Sample template to use for meeting/event cancelations

In order to proactively protect the health and safety of our patients, faculty, staff, learners, and volunteers, University of Iowa Health Care is significantly limiting all face-to-face meetings and events until further notice.

We have decided to [cancel, postpone, move this event to a virtual format] [name of event/gathering] on [date or through at least date]. We are sorry for the inconvenience, but the safety of our community is our top priority at this time.

[If applicable, share details on virtual alternative.]

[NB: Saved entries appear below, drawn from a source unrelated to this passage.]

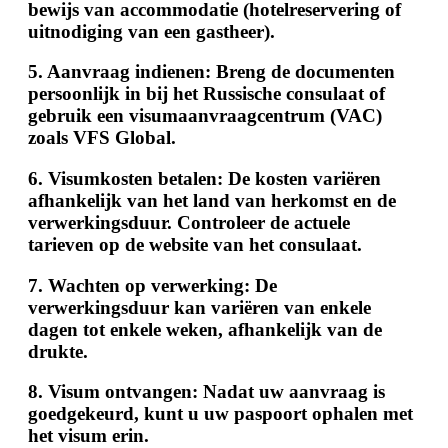
bewijs van accommodatie (hotelreservering of
uitnodiging van een gastheer).
5.
Aanvraag indienen
: Breng de documenten
persoonlijk in bij het Russische consulaat of
gebruik een visumaanvraagcentrum (VAC)
zoals VFS Global.
6.
Visumkosten betalen
: De kosten variëren
afhankelijk van het land van herkomst en de
verwerkingsduur. Controleer de actuele
tarieven op de website van het consulaat.
7.
Wachten op verwerking
: De
verwerkingsduur kan variëren van enkele
dagen tot enkele weken, afhankelijk van de
drukte.
8.
Visum ontvangen
: Nadat uw aanvraag is
goedgekeurd, kunt u uw paspoort ophalen met
het visum erin.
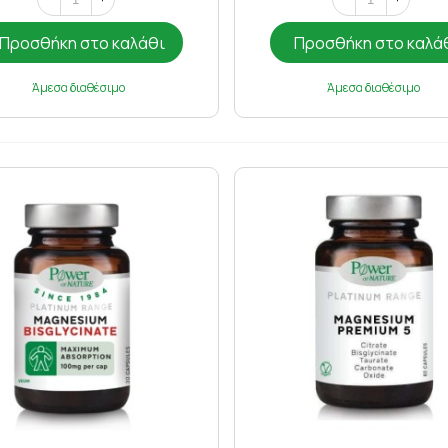
Προσθήκη στο καλάθι
Προσθήκη στο καλά
Άμεσα διαθέσιμο
Άμεσα διαθέσιμο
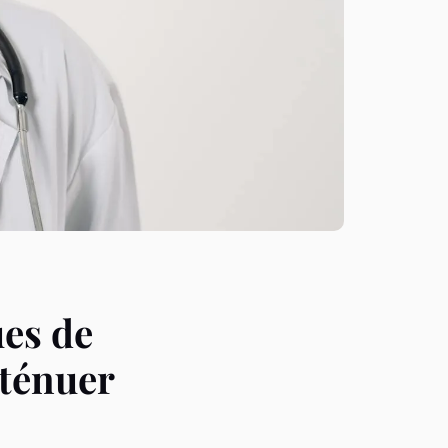
es de
tténuer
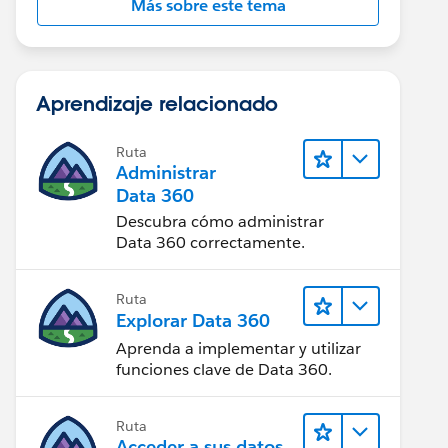
Más sobre este tema
Aprendizaje relacionado
Ruta
Administrar
Data 360
Descubra cómo administrar
Data 360 correctamente.
Ruta
Explorar Data 360
Aprenda a implementar y utilizar
funciones clave de Data 360.
Ruta
Acceder a sus datos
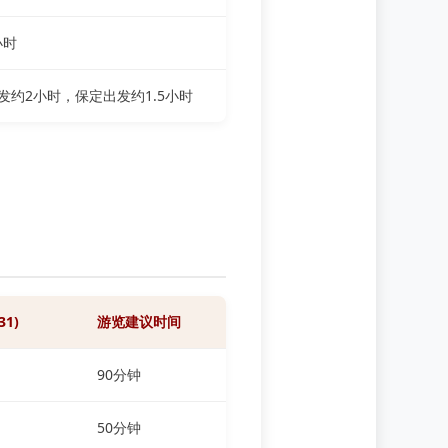
小时
发约2小时，保定出发约1.5小时
31)
游览建议时间
90分钟
50分钟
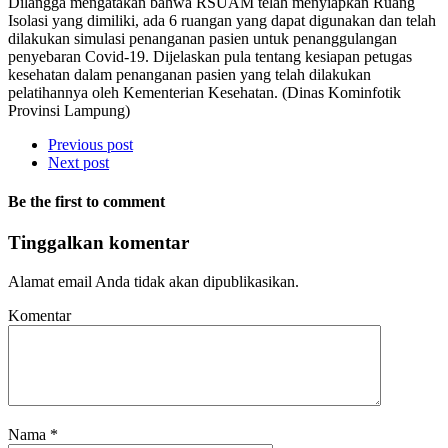
Dilangga mengatakan bahwa RSUAM telah menyiapkan Ruang
Isolasi yang dimiliki, ada 6 ruangan yang dapat digunakan dan telah
dilakukan simulasi penanganan pasien untuk penanggulangan
penyebaran Covid-19. Dijelaskan pula tentang kesiapan petugas
kesehatan dalam penanganan pasien yang telah dilakukan
pelatihannya oleh Kementerian Kesehatan. (Dinas Kominfotik
Provinsi Lampung)
Previous post
Next post
Be the first to comment
Tinggalkan komentar
Alamat email Anda tidak akan dipublikasikan.
Komentar
Nama
*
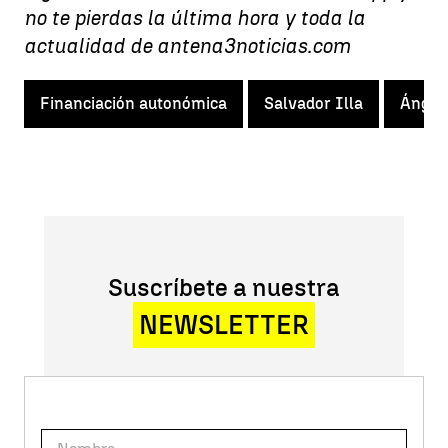
no te pierdas la última hora y toda la
actualidad de antena3noticias.com
Financiación autonómica
Salvador Illa
Ángel 
Suscríbete a nuestra
NEWSLETTER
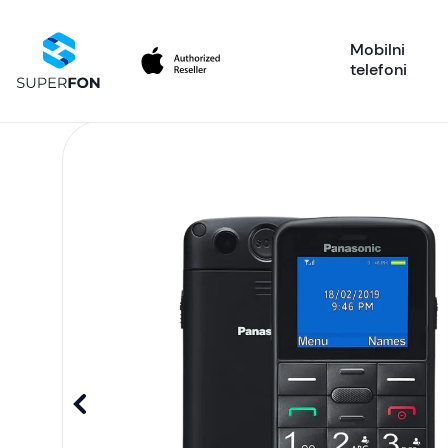
Mobilni
telefoni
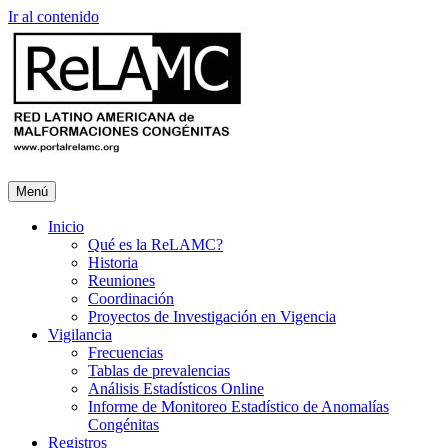
Ir al contenido
Menú
Inicio
Qué es la ReLAMC?
Historia
Reuniones
Coordinación
Proyectos de Investigación en Vigencia
Vigilancia
Frecuencias
Tablas de prevalencias
Análisis Estadísticos Online
Informe de Monitoreo Estadístico de Anomalías
Congénitas
Registros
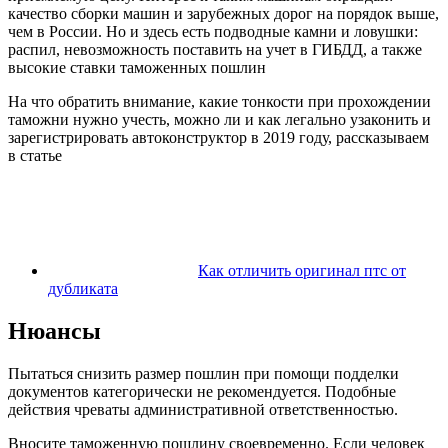
качество сборки машин и зарубежных дорог на порядок выше,
чем в России. Но и здесь есть подводные камни и ловушки:
распил, невозможность поставить на учет в ГИБДД, а также
высокие ставки таможенных пошлин
На что обратить внимание, какие тонкости при прохождении
таможни нужно учесть, можно ли и как легально узаконить и
зарегистрировать автоконструктор в 2019 году, рассказываем
в статье
Как отличить оригинал птс от
дубликата
Нюансы
Пытаться снизить размер пошлин при помощи подделки
документов категорически не рекомендуется. Подобные
действия чреваты административной ответственностью.
Вносите таможенную пошлину своевременно. Если человек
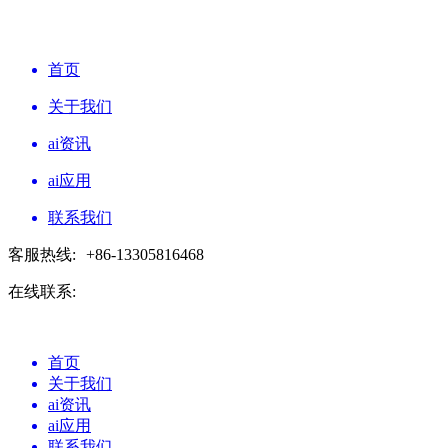
首页
关于我们
ai资讯
ai应用
联系我们
客服热线:
+86-13305816468
在线联系:
首页
关于我们
ai资讯
ai应用
联系我们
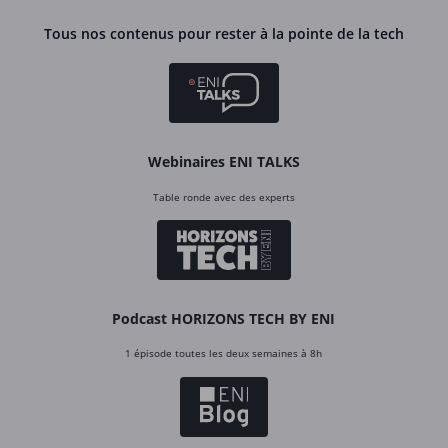
Tous nos contenus pour rester à la pointe de la tech
Webinaires ENI TALKS
Table ronde avec des experts
Podcast HORIZONS TECH BY ENI
1 épisode toutes les deux semaines à 8h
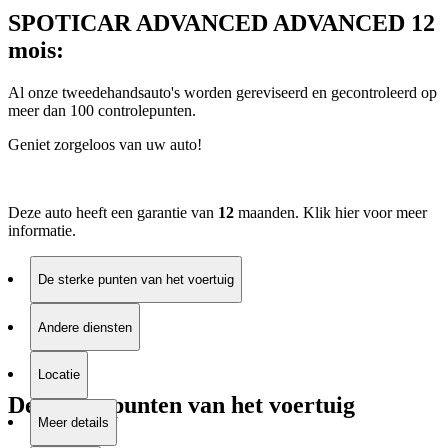
SPOTICAR ADVANCED ADVANCED 12
mois:
Al onze tweedehandsauto's worden gereviseerd en gecontroleerd op
meer dan 100 controlepunten.
Geniet zorgeloos van uw auto!
Deze auto heeft een garantie van
12
maanden. Klik
hier
voor meer
informatie.
De sterke punten van het voertuig
Andere diensten
Locatie
De sterke punten van het voertuig
Meer details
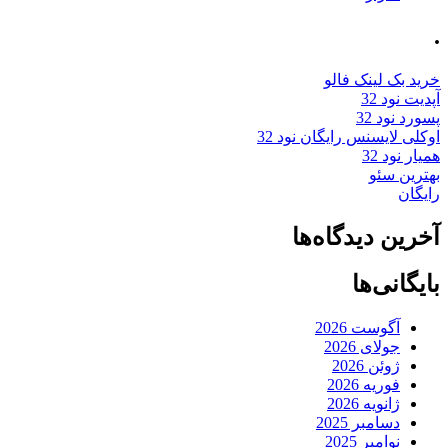
.
خرید بک لینک فالو
آپدیت نود 32
پسورد نود 32
اوکلی لایسنس رایگان نود 32
همیار نود 32
بهترین سئو
رایگان
آخرین دیدگاه‌ها
بایگانی‌ها
آگوست 2026
جولای 2026
ژوئن 2026
فوریه 2026
ژانویه 2026
دسامبر 2025
نوامبر 2025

Thank you for your understanding.

Travel - domestic and international
Updated on 07/15/2020 at 11:00 am

UI Health Care has returned to normal approval processes for all domestic travel.

Any planned recruits coming to campus should follow their institution’s guidelines. It is recommended that you use video technology or postpone recruitment visits, as needed.

The university-sponsored international travel ban remains in effect, and travel to any area with high numbers of infection should be avoided. As the COVID-19 pandemic is a rapidly evolving situation, this will continue to be evaluated.

Feedback

Share a story about a health care hero

Do you know a UI Health Care employee who has gone above and beyond during the COVID-19 pandemic? We’d love to collect and share these stories about our health care heroes. Share your story at http://bit.ly/myiowastory.

Do you have an idea? Here is how to share it with leadership

To make it easier to share your ideas with the right people, we are creating one easy pathway for you to use. We will be using the Blind Spots reporting system to collect and aggregate similar suggestions. This will allow us to harness your ingenuity, get your ideas to the right people to investigate, and put them into action.

You can simply submit your suggestions by using your HealthCareID. Remember: Blind Spots is not for patient information, as the system is not HIPAA compliant.